State two-party breakdowns are provided, showing Labor leading 59-41 in New South Wales (out from 54-46 for a swing of about 11.5%), 57.5-42.5 in Victoria (in from 59-41, a swing of about 4.5%), 51.5-48.5 in Queensland (unchanged, a swing of about 10%), 53.5-46.5 in Western Australia (in from 55.5-44.5, a swing of about 9%), 59.5-40.5 in South Australia (in from 64-36, a swing of about 9%) and 65-35 in Tasmania (out from 61.5-38.5, a swing of about 9%). The poll was conducted online and by phone from January 31 to February 13 from a sample of 2796.
I have updated the BludgerTrack poll (though I’m going to hold off updating the state-level trends for a bit for commercial reasons), which now shows Labor’s lead exceeding 56-44 and the two leaders’ net satisfaction ratings crossing paths, putting Albanese ahead for the first time since the onset of the pandemic. If that’s still not enough fresh content for you, note my newly published South Australian election guide and the introductory blog post and thread below, if you have any thoughts you would like to share concerning a campaign now officially in its first week.

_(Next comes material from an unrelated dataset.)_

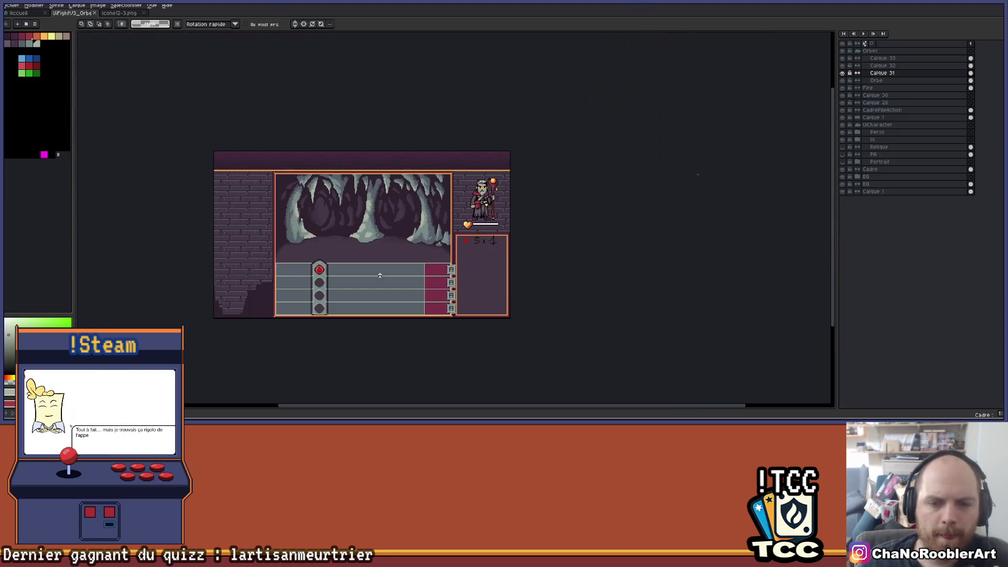
scroll(389, 266, up, 3)
scroll(389, 267, down, 3)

UPDATE (Resolve Strategic): Now we have the monthly Resolve Strategic poll for the Age/Herald, which records the Coalition down one to 33%, Labor steady at 35%, the Greens down one to 10% and One Nation steady on 3%, independents down one to 10% and “others” up three to 9%.
Resolve Strategic doesn’t publish two-party numbers, but this comes out at a Labor lead of about 53-47 based on previous election preferences. The state breakdowns imply about 52-48 to Labor in New South Wales, 53.5-46.5 in Victoria and 50-50 in Queensland, for respective swings to Labor of about 4%, 0.5% and 8.5%. Contra Essential Research, One Nation is down four points in Queensland to 9%.
Scott Morrison’s personal ratings have significantly deteriorated, his approval down three to 38% and disapproval up six to 56%, while Anthony Albanese is respectively up two to 36% and up one to 42%. Morrison’s lead as preferred prime minister has nonetheless widened slightly, from 38-31 to 39-30. The poll was conducted Tuesday to Sunday from a sample of 1604.